Upstream Fish Passage Design
As mentioned under Fish Passage Feasibility Studies, there are numerous options for designing upstream fish passage solutions depending upon individual site requirements and the species of fish. These options may include: Baffle-Type, Vertical Slot, Pool-and-Weir, Fish Lift or Elevator, Nature-Like, Trap/Truck or Dam Modification. Our Fish Passage Design Team has extensive experience with all of the fishways mentioned.
In North America, the typical fishways that can be found at hydroelectric and other dam sites include the following:
The Denil is a Baffle-Type Fishway that was developed in the early 1900s in Belgium. Its design consists mainly of a canal with a slope in the range of 1:5 to 1:10, in which baffles are installed at a 45° angle with the bottom slope of the canal. The use of baffles allows for excellent energy dissipation and thus reduces energy requirements for fish to migrate through the system.
The Alaska Steeppass is also a Baffle-Type Fishway that was designed to be constructed out of aluminium sheets, so that it can be prefabricated and transported into remote sites.
The Vertical Slot fishway is composed of a canal in which baffles are placed with single or double vertical slots. This type of fishway is commonly used where high variations in water levels are observed. One of the advantage of the vertical slot design is that ascent of the fishway is possible at any depth the fish chooses. There can be considerable variation on depth selection by fish, depending on the fish species, time of day, light conditions, turbidity of the water, etc.
The pool and weir fishway consists of, a canal into which vertical baffles are installed, similar to a vertical slot fishway. However, these baffles act as weirs and thus control the hydraulic conditions within each pool. The pool and weir fishway is more sensitive to water level fluctuations than the Denil or vertical slot fishways.
The use of orifices in the baffles is frequently seen in this design. Such orifices allow for passage of certain fish species that show less swimming and jumping capacity than salmonids. The presence of an orifice (usually at the bottom of the baffles) allows fish to migrate from one pool to another without having to jump.

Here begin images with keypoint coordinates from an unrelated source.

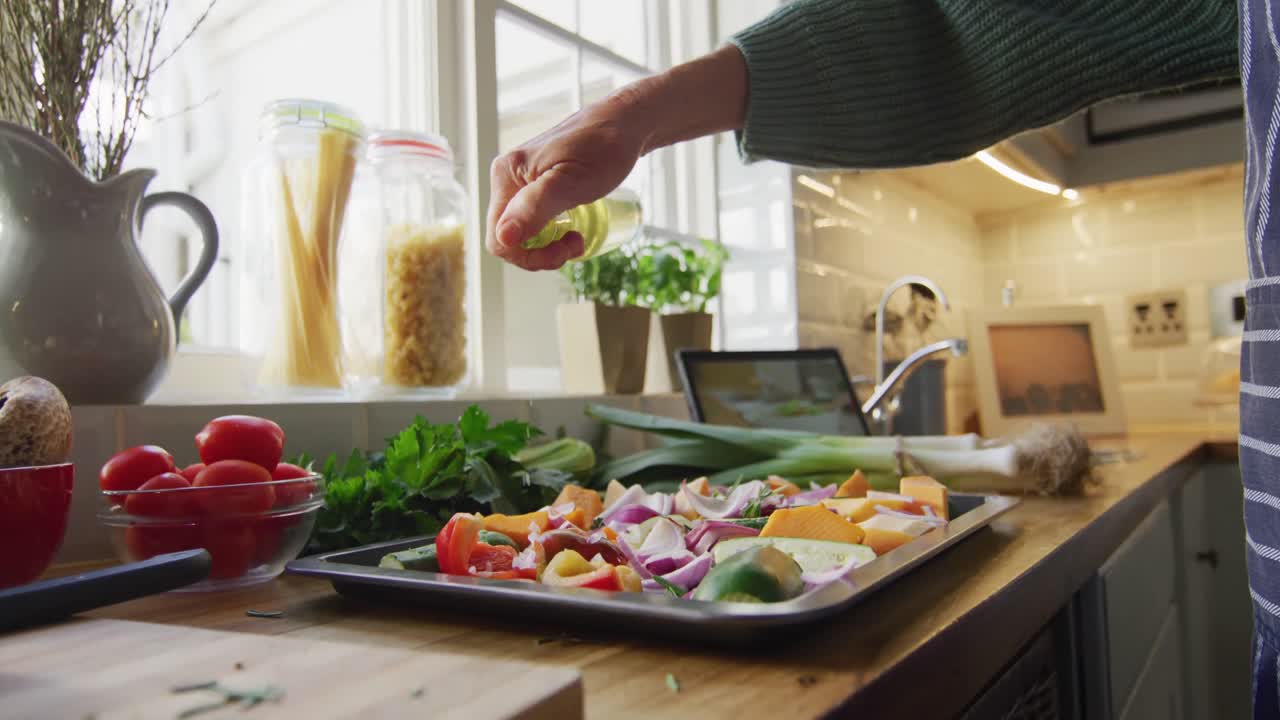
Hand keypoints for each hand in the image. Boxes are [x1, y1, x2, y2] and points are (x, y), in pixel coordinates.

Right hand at [486, 91, 646, 271]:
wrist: (623, 125)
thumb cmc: (603, 149)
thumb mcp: (570, 182)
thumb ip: (534, 208)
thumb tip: (503, 237)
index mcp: (506, 176)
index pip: (498, 238)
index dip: (528, 256)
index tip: (564, 249)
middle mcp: (507, 179)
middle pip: (507, 238)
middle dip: (539, 253)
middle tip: (574, 244)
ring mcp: (521, 182)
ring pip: (520, 234)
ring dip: (545, 247)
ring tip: (576, 238)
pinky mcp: (535, 186)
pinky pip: (531, 222)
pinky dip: (549, 235)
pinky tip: (570, 230)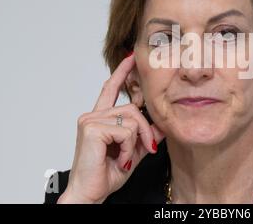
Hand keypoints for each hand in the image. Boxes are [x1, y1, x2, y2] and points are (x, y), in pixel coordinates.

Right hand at [57, 52, 164, 202]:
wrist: (91, 193)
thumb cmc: (107, 174)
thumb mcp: (134, 151)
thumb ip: (145, 135)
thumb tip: (162, 124)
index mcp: (100, 119)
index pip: (111, 90)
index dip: (121, 73)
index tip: (130, 58)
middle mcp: (93, 116)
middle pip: (132, 108)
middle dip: (145, 129)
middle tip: (147, 147)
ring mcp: (90, 120)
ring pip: (131, 118)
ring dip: (136, 141)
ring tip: (127, 158)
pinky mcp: (91, 128)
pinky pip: (125, 131)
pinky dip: (129, 148)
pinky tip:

Fish Elevators are used to pass fish over high-head dams where the length of conventional fishways would result in excessive stress on the fish or excessive cost to construct. Fish elevators may also be considered for medium-head dams when considering fish species such as sturgeon and shad that have difficulties in conventional fishways. In a fish elevator attraction flow is used to draw fish into a holding chamber where they are lifted with a hopper directly to the headpond level. The main advantages of such systems are initial costs which are somewhat independent of the height of the dams, and tolerance to upstream water levels.
An alternative to the other conventional technical fishways is to put in place an artificial nature-like channel. These channels provide an environmentally friendly design that allows not only for fish passage (both upstream and downstream), it also creates fish habitat. However, their low gradient from less than 2% to a maximum of 5% to surmount a given dam height means that they will be very long compared to other systems. Additionally, nature-like channels require more space than other fish passage designs, so they would not be appropriate if space is limited, unless an in-channel configuration is possible.
A rock ramp is another type of nature-like fishway that can be installed within the extents of the existing stream channel. Instead of going around the barrier with a bypass channel a rock ramp can be constructed to allow fish to pass directly over the barrier. Rock ramps also typically have a gradient of 2-5%.
A modification to the Fish Elevator is the trapping system where instead of lifting the fish with a hopper to the headpond elevation, fish are moved from the hopper into a truck and then transported upstream to a release point. This system is used fairly frequently on rivers that have multiple barriers, especially if the upstream barriers do not yet have means to allow fish passage. Trap and truck systems give river managers flexibility for optimal distribution of the fishery resource on the river reach.